• [WORK TO COMPLETE]:
Omit every picture and output the rest of the records exactly as they are.

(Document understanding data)
----

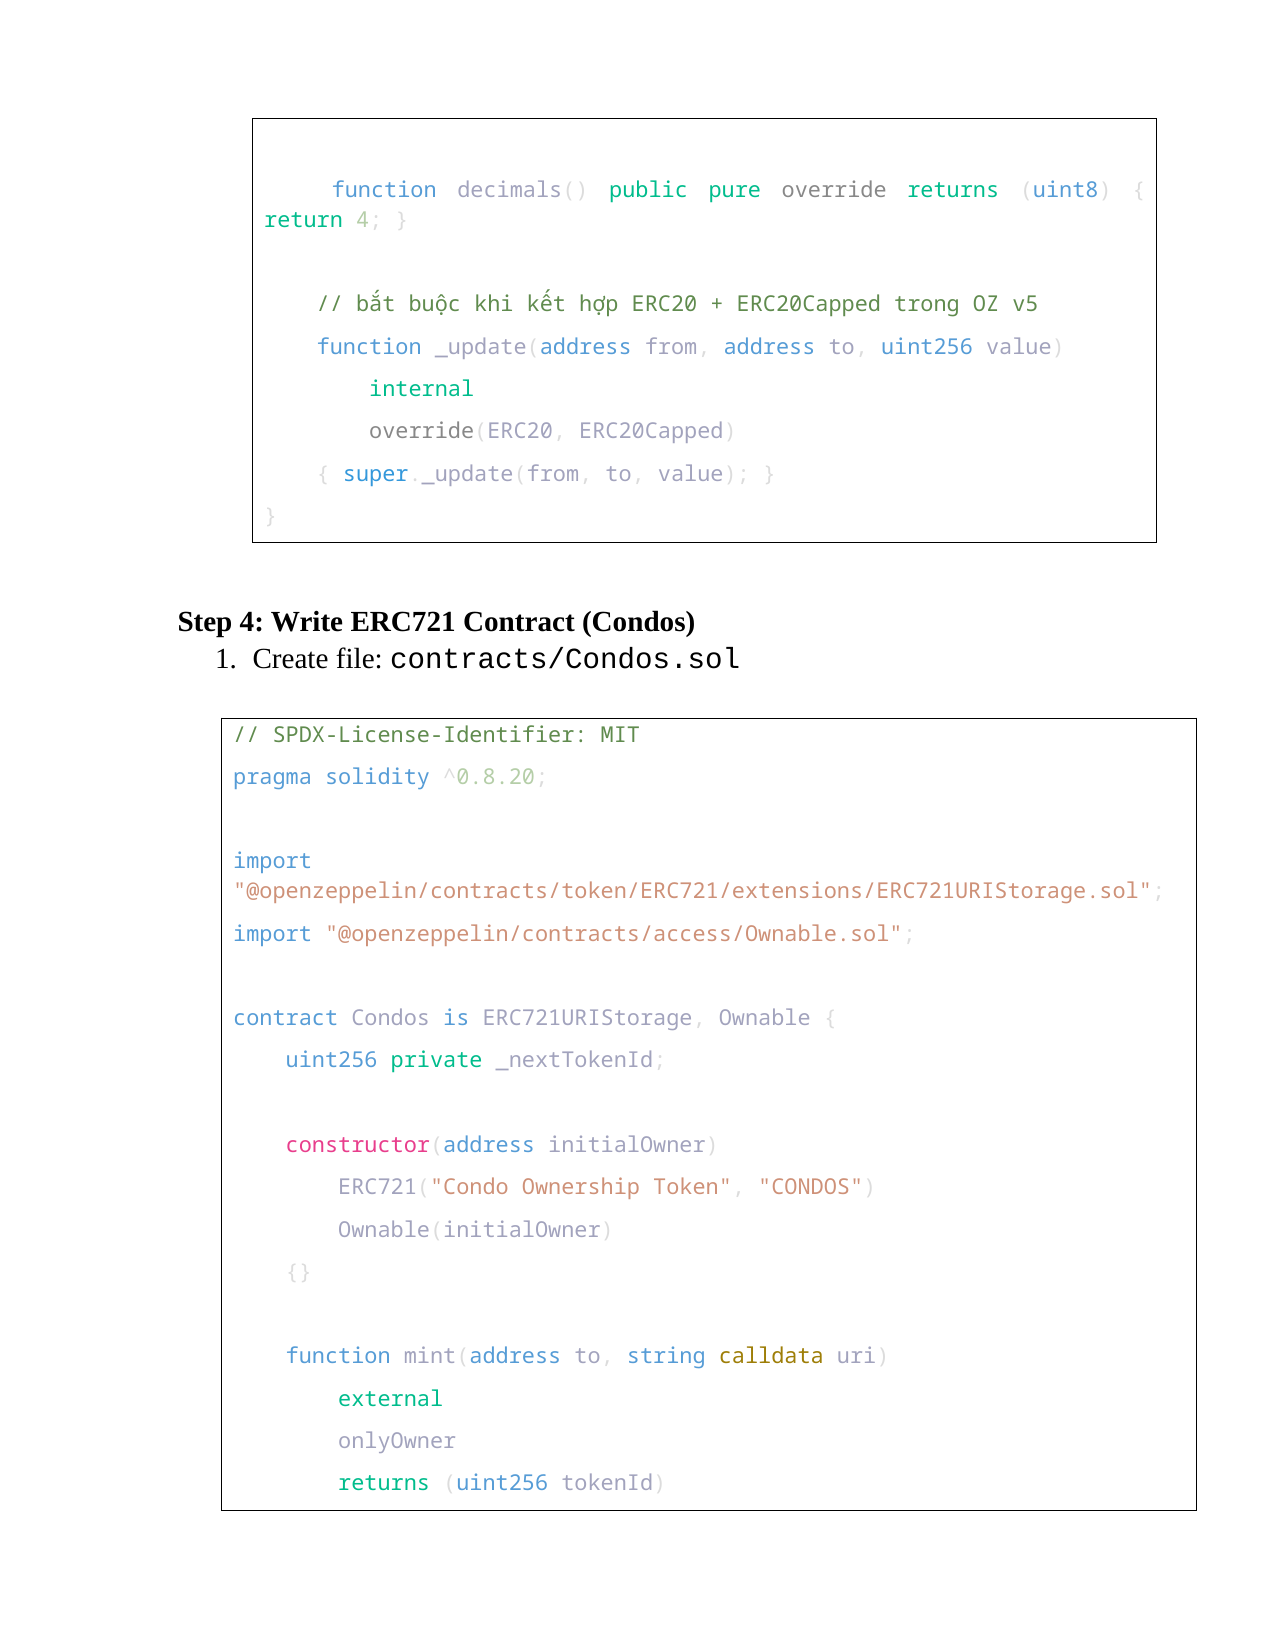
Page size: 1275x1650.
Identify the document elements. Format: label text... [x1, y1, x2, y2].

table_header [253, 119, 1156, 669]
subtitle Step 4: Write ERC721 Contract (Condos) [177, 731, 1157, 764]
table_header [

----

• [WRITTEN RESPONSE]:
Page size: 1275x1650.
Identify the document elements. Format: label text... [x1, y1, x2, y2].

table_header [253, 119, 1156, 669]
subtitle Step 4: Write ERC721 Contract (Condos) [177, 731, 1157, 764]
table_header [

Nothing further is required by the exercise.